We did our work in a hurry. Stephen, who has taken VW Bugs apart many times, and put them back together successfully, drove the car out of the icy driveway while I followed with my Honda HR-V for a two-hour drive to Truro. At the Parrsboro service station, we stopped for gasoline and a man there wanted to buy the VW Bug, he was surprised that a car in such good shape existed so close to his home.
I can honestly say that I enjoyed following Stephen driving my 1973 VW Super Beetle through those big hills and curves leading out of Advocate Harbour.
I was happy to find out that the VW heater was working fine and Stephen could drive in relative comfort.
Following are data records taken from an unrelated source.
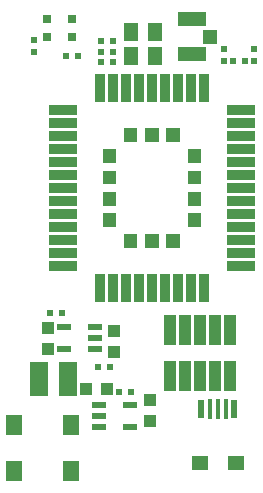
<source format=gbr>
G04 #@! TF.GenerationSoftware,KiCad,Pcbnew,5.1.6-c6e7f7d~87~ubuntu18.04.1*
G04 #@! TF.CreationDate,2021-11-02T16:25:14+02:00*
G04 #@! TF.ProjectId,NB-IoT-DevKit_Rev_D,4e422d49-6f54-42d4-9465-764b69745f52,D*
G04 #@! TF.SameCoordinates,Original*
G04 #@! TF.FileFunction,Paste,Top*
G04 #@! TF.FilePolarity,Positive*
%FSLAX46Y46*%
G04 Gerber Fmt 4.6, Leading zero omitted, Abs format (unit mm)*
G04 Created by KiCad (PCBNEW 5.1.6-c6e7f7d~87~ubuntu18.04.1) date 2021-11-02 16:25:14*
%MOMM*%
%LPD*%
G01*
G04 APERTURE LIST*
%ADD10R,1.202400X1.202400*%
%ADD11R,2.352400X1.202400*%
%ADD12R,1.014000X2.654000*%
%ADD13R,0.500000X1.650000*%
%ADD14R,0.396120X1.721120*%
%ADD15R,1.354000X1.254000*%
%ADD16R,1.327000X1.754000*%
%ADD17C,0.100000*%
%ADD18R,1.600000X3.000000*%
%ADD19R,1.016000X1.016000*%
%ADD20R,0.550000X0.500000*%
%ADD21R,1.270000X1.524000*%
%ADD22R,0.500000X0.550000*%
%ADD23R,0.800000X0.800000*%
%ADD24R,1.200000X0.550000*%
G04 APERTURE END LIST*
D10*
X148439000Y-63373000D03*
D11*
X146939000Y-61873000D03*
X146939000Y-64873000D03*
D12*
X146304000Y-88219500D03*
X147574000Y-88219500D03*
X150114000Y-88219500D03*
X148844000Y-88219500D03*
X145034000Y-88219500D03*
X150114000Y-92120500D03*
X148844000Y-92120500D03*
X147574000Y-92120500D03*
X146304000Y-92120500D03*
X145034000Y-92120500D03*
D13*
X147710500Y-94894000D03*
D14*
X148448000Y-94894000D03*
X149098000Y-94894000D03*
X149748000Y-94894000D03*
D13*
X150485500Y-94894000D03*
D15*
X147598000Y-99444000D03*
X150598000Y-99444000D03*
D16*
X136629000Y-96266000D03*
X131849000Y-96266000D03*
D17*
G36*
X137176200Y-69173800D02*
G01*
X137176200Y-70026200D01*
X134773800Y-70026200D01*
X134773800Y-69173800D01*
X137176200Y-69173800D01*
G37*
G36*
X137176200Y-70273800D02*
G01*
X137176200Y-71126200D01*
X134773800Y-71126200D01*
X134773800Y-70273800D01*
X137176200Y-70273800D01*
G37*
G36*
X137176200Y-71373800D02*
G01*
X137176200Y-72226200D01*
X134773800Y-72226200D01*
X134773800Y-71373800D01*
X137176200Y-71373800D01*
G37*
G36*
X137176200Y-72473800D02*
G01*
X137176200Y-73326200D01*
X134773800Y-73326200D01*
X134773800Y-72473800D01*
X137176200Y-72473800D01*
G37*
G36*
X137176200Y-73573800D02*
G01*
X137176200Y-74426200D01*
X134773800Y-74426200D01*
X134773800Y-73573800D01*
X137176200Y-73573800D01*
G37*
G36*
X137176200Y-74673800D02*
G01*
X137176200Y-75526200D01*
X134773800Y-75526200D01*
X134773800Y-74673800D01*
X137176200Y-74673800D01*
G37*
G36*
X139536200Y-68926200D02*
G01*
X138683800Y-68926200D01*
X138683800Y-66523800D01*
X139536200Y-66523800D01*
X139536200Y-68926200D01*
G37*
G36*
X140636200Y-68926200D02*
G01*
X139783800Y-68926200D01*
X139783800Y-66523800D01*
X140636200Y-66523800D01*
X140636200Y-68926200D01*
G37*
G36*
X141736200Y-68926200D02*
G01*
X140883800Y-68926200D01*
X140883800Y-66523800D01*
X141736200Y-66523800D01*
X141736200Y-68926200D01*
G37*
G36*
X142836200Y-68926200D02*
G01*
X141983800Y-68926200D01*
X141983800Y-66523800D01*
X142836200Y-66523800D01*
X142836200Y-68926200D01*
G37*
G36*
X143936200Y-68926200D02*
G01*
X143083800Y-68926200D01*
X143083800Y-66523800D01*
X143936200Y-66523800D01*
X143936200Y-68926200D01*
G37*
G36*
X145036200Y-68926200D02*
G01*
X144183800Y-68926200D01*
X144183800Y-66523800D01*
X145036200Y-66523800D01*
X145036200Y-68926200D01*
G37*
G36*
X146136200Y-68926200D02*
G01*
X145283800Y-68926200D01*
X145283800Y-66523800D01*
X146136200Y-66523800D01*
X146136200Y-68926200D01*
G37*
G36*
X147236200Y-68926200D02*
G01*
X146383800Y-68926200D01*
X146383800Y-66523800D01*
X147236200Y-66523800D01*
X147236200Y-68926200D01*
G37*
G36*
X148336200Y-68926200D02*
G01*
X147483800Y-68926200D01*
X147483800Y-66523800D01*
X148336200Y-66523800D01*
X148336200Y-68926200D01*
G37*
G36*
X149843800Y-70026200D02*
G01*
X149843800Y-69173800D01*
X152246200Y-69173800D01*
X152246200Y-70026200D01*
X149843800Y-70026200D01*
G37*
G36*
X149843800Y-71126200D02*
G01*
X149843800Y-70273800D01*
X152246200Y-70273800D01*
X152246200Y-71126200D01*
X149843800Y-71126200D01*
G37*
G36*
X149843800Y-72226200D02*
G01*
X149843800Y-71373800D01*
X152246200Y-71373800D01*
X152246200Y-72226200D01*
X149843800Y-72226200D01*
G37*
G36*
X149843800Y-73326200D02*
G01*
X149843800Y-72473800D01*
X152246200Y-72473800D01*
X152246200Y-73326200D01*
X149843800Y-73326200D01*
G37*
G36*
X149843800Y-74426200D02*
G01*
X149843800Y-73573800D01*
X152246200Y-73573800D01*
X152246200Y-74426200D01*
X149843800Y-74426200D01*
G37*
G36*
X149843800Y-75526200D02*
G01*
X149843800Y-74673800D01*
X152246200Y-74673800D01*
X152246200Y-75526200D01*
X149843800Y-75526200D01*
G37*
G36*
X149843800Y-76626200D02*
G01*
X149843800Y-75773800D01*
X152246200Y-75773800D01*
X152246200Y-76626200D01*
X149843800Y-76626200D01*
G37*
G36*
X149843800Y-77726200D02*
G01*
X149843800Y-76873800D01*
X152246200Y-76873800D01*
X152246200Y-77726200D01*
X149843800Y-77726200D01*
G37*
G36*
X149843800Y-78826200D02*
G01*
X149843800Y-77973800D01*
X152246200Y-77973800D01*
X152246200Y-78826200D01*
X149843800Y-78826200D01*
G37*
G36*
X149843800Y-79926200D02*
G01*
X149843800Y-79073800D01*
X152246200Y-79073800D01*
X152246200Y-79926200D01*
X149843800Y-79926200D01*
G37*
G36*
X149843800Y-81026200D02*
G01*
X149843800Y-80173800D01*
X152246200Y-80173800D01*
X152246200Y-81026200D01*
X149843800Y-81026200D01*
G37*
G36*
X149843800Y-82126200D02*
G01*
X149843800Y-81273800D01*
X152246200Y-81273800D01*
X152246200Y-82126200D01*
X149843800Y-82126200D01*
G37*
G36*
X149843800Y-83226200D02*
G01*
X149843800Y-82373800D01*
X152246200Y-82373800D01*
X152246200Y-83226200D01*
X149843800Y-83226200D01*
G37*
G36*
X148336200Y-85876200D02*
G01*
X147483800Y-85876200D01*
X147483800Y-83473800D01*
X148336200Y-83473800D01*
X148336200Y-85876200D01*
G37*
G36*
X147236200Y-85876200D02*
G01*
X146383800Y-85876200D01*
X146383800Y-83473800D01*
X147236200Y-83473800D01*
X147236200Y-85876200D01*
G37*
G36*
X146136200Y-85876200D02*
G01*
X145283800Y-85876200D01*
X145283800Y-83473800D01*
X146136200Y-83473800D01*
X146136200Y-85876200D01*
G37*
G36*
X145036200Y-85876200D02*
G01*
X144183800Y-85876200D01*
X144183800Y-83473800D01*
X145036200Y-83473800D01*
X145036200Y-85876200D01*
G37*
G36*
X143936200Y-85876200D02*
G01*
X143083800Y-85876200D01*
X143083800Y-83473800D01*
X143936200Y-83473800D01*
X143936200Y-85876200D01*
G37*
G36*
X142836200Y-85876200D02*
G01*
X141983800Y-85876200D01*
X141983800Y-83473800D01*
X142836200Y-83473800D01*
X142836200Y-85876200D01*
G37*
G36*
X141736200Y-85876200D02*
G01*
X140883800Y-85876200D01*
X140883800Y-83473800D01*
X141736200Y-83473800D01*
X141736200Y-85876200D01*
G37*
G36*
X134773800Y-76626200D02*
G01*
X134773800Y-75773800D01*
X137176200Y-75773800D01*
X137176200Y-76626200D01*
X134773800Y-76626200D01*
G37*
G36*
X134773800Y-77726200D02*
G01*
X134773800Y-76873800D01*
X137176200Y-76873800D01*
X137176200Y-77726200D01*
X134773800Y-77726200D01*
G37*
G36*
X134773800Y-78826200D02*
G01*
X134773800Y-77973800D01*
X137176200Y-77973800D01*
X137176200Y-78826200D01*
X134773800Y-78826200D01*
G37*
G36*
X134773800Y-79926200D02*
G01*
X134773800Y-79073800D01*
X137176200Y-79073800D01*
X137176200Y-79926200D01*
X134773800Y-79926200D01*
G37*
G36*
X134773800Y-81026200D02*
G01*
X134773800Y-80173800D01*
X137176200Y-80173800D01*
X137176200Y-81026200D01*
X134773800Y-81026200D01*
G37*
G36*
X134773800Y-82126200D02*
G01*
X134773800Y-81273800D01*
X137176200Y-81273800D01*
X137176200Y-82126200D01*
X134773800Y-82126200D01*
G37*
G36*
X134773800Y-83226200D02*
G01*
X134773800Y-82373800D01*
X137176200Y-82373800D01*
X137176200Y-83226200D01*
X134773800Y-83226200D01*
G37*
G36*
X139536200Y-85876200D02*
G01*
X138683800Y-85876200D01*
X138683800Y-83473800D01*
X139536200Y-83473800D01*
X139536200Y-85876200D01*
G37*
G36*
X140636200Y-85876200D02*
G01*
X139783800Y-85876200D01*
X139783800Y-83473800D01*
X140636200Y-83473800D01*
X140636200Y-85876200D01*
G37*
G36*
X140486200Y-72923800D02*
G01*
X140486200Y-74076200D01*
X139333800Y-74076200D01*
X139333800Y-72923800D01*
X140486200Y-72923800D01*
G37*
G36*
X140486200Y-74723800D02*
G01*
X140486200Y-75876200D01*
X139333800Y-75876200D01*
X139333800Y-74723800D01*
X140486200Y-74723800D01*
G37*
G36*
X140486200Y-76523800D02*
G01*
X140486200Y-77676200D01*
X139333800Y-77676200D01*
X139333800Y-76523800D01*
X140486200Y-76523800D01*
G37*
G36*
X140486200Y-78323800D02*
G01*
X140486200Y-79476200D01*
X139333800Y-79476200D01*
X139333800Y-78323800D01*
X140486200Y-78323800D01*
G37*
G36*
X142286200Y-80123800D02*
G01*
X142286200Y-81276200D01*
X141133800Y-81276200D01*
X141133800Y-80123800D01*
X142286200Y-80123800D01*
G37*
G36*
X144086200Y-80123800D02*
G01*
X144086200Y-81276200D01*
X142933800Y-81276200D01*
X142933800Y-80123800D01*
X144086200Y-80123800D01*
G37*
G36*
X145886200Y-80123800D02*
G01*
X145886200Y-81276200D01*
X144733800Y-81276200D01*
X144733800Y-80123800D01*
X145886200Y-80123800D01*
G37*
G36*
X147686200Y-78323800D02*
G01*
X147686200Y-79476200D01*
X146533800Y-79476200D01*
X146533800Y-78323800D01*
X147686200Y-78323800D01*
G37*
G36*
X147686200Y-76523800D02*
G01*
X147686200Y-77676200D01*
X146533800Y-77676200D01*
X146533800Y-76523800D01*
X147686200Y-76523800D01*
G37*
G36*
X147686200Y-74723800D02*
G01*
X147686200Y-75876200D01*
X146533800Y-75876200D01*
X146533800Y-74723800D01*
X147686200Y-74723800D01*
G37*
G36*
X147686200Y-72923800D02*
G01*
X147686200Y-74076200D01*
X146533800Y-74076200D01*
X146533800Y-72923800D01*
X147686200Y-72923800D01*
G37*
G36*
X145886200Y-71123800D02*
G01*
X145886200Y-72276200D01*
X144733800Y-72276200D01*
X144733800Y-71123800D01*
X145886200Y-71123800D01*
G37*
G36*
X144086200Y-71123800D02*
G01*
X144086200Y-72276200D01*
X142933800Y-72276200D01*
X142933800Y-71123800D01*
X144086200Y-71123800D01*
G37*
G36*
X142286200Y-71123800D02*
G01*
X142286200Y-72276200D01*
X141133800Y-72276200D01*
X141133800Y-71123800D01*
X142286200Y-71123800D01*
G37*
D18*
X136391500Y-92329000D03*
X133991500Y-92329000D03*
D19*
X143383000Y-94107000D03*
X143383000Y-95885000D03*
X139700000Y-93218000D03*
X137922000Y-93218000D03*
D20*
X149606000Y-65405000D03*
X149606000Y-64389000D03*
X152146000Y-65405000D03*
X152146000Y-64389000D03*
D21*
X143763999Y-65024000D03*
X141731999Y-65024000D03*
X143764000Y-62992000D03*
X141732000Y-62992000D03*
D22*
X139192001Y-65532000D03*
X140208001Y-65532000D03*
X139192000Y-64643001D03*
X140208000Y-64643001D03*
X139192000Y-63754000D03*
X140208000Y-63754000D03*
D19*
X140335000Y-88265000D03*
X140335000Y-90043000D03*
X134747000Y-88011000D03*
X134747000Y-89789000D03*
D23*
X134620000Y-63373000D03*
X134620000Y-61849000D03*
D22*
X150368000Y-65405000D03*
X151384000Y-65405000D03*
D23*
X136779000Y-63373000D03*
X136779000Y-61849000D03*
D16*
X136629000Y-100139500D03*
X131849000Y-100139500D03*
D20*
X133540500Y-64706500D03*
X133540500Y-63690500D03*
D22*
X138938000Y-91376500D03*
X139954000Y-91376500D03*
X140716000Y-93472000D03*
X141732000Y-93472000D03*
X137287000Y-65024000D03*
X136271000Y-65024000D03*
X134874000Y-86741000D03*
X135890000Y-86741000D03*
D24*
X139035000Y-94554000D03*
X139035000Y-95504000D03*
X139035000Y-96454000D03*
X141635000Y-94554000D03*
X141635000Y-96454000D03*
X138714000Y-89850000D03*
X138714000Y-88900000D03*
X138714000Y-87950000D03*
X136114000Y-89850000D03*
X136114000Y-87950000D03*
M02*

</source>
I was also wondering if we could make it home without any breakdowns. After all, the veteran motorcar was crowding the half-century mark.
Thanks to Stephen Sollows with his knowledge and expertise of VW Beetles, after an overnight stay in Truro, we drove to West Pubnico without any problems at all.
Here are the five previous owners of the 1973 Volkswagen Super Beetle
First owner: 1972 Margaret Anne MacNeil, Halifax, N.S.
Second owner: c. 1990 Harry Chapman, Port Elgin, N.B.
Third Owner: 2014 Terrence Aurele Gaudet of Memramcook, N.B.
Fourth Owner: 2016 Michael Wood of St. John, N.B.
Fifth owner: 2017 Mary Feetham of Advocate Harbour, N.S.
Sixth owner: February 15, 2020 – me, Laurent d’Entremont, West Pubnico, N.S.
Interesting fact: Terry Gaudet, the third owner, got the car’s ‘Birth Certificate’ from Germany. The Little Beetle was built on August 31, 1972 and delivered to a dealer at St. John N.B. on September 15 , 1972.
The car has 60 HP, weighs approximately 1,700 pounds (771 kg) and is 13 Feet long (4 m).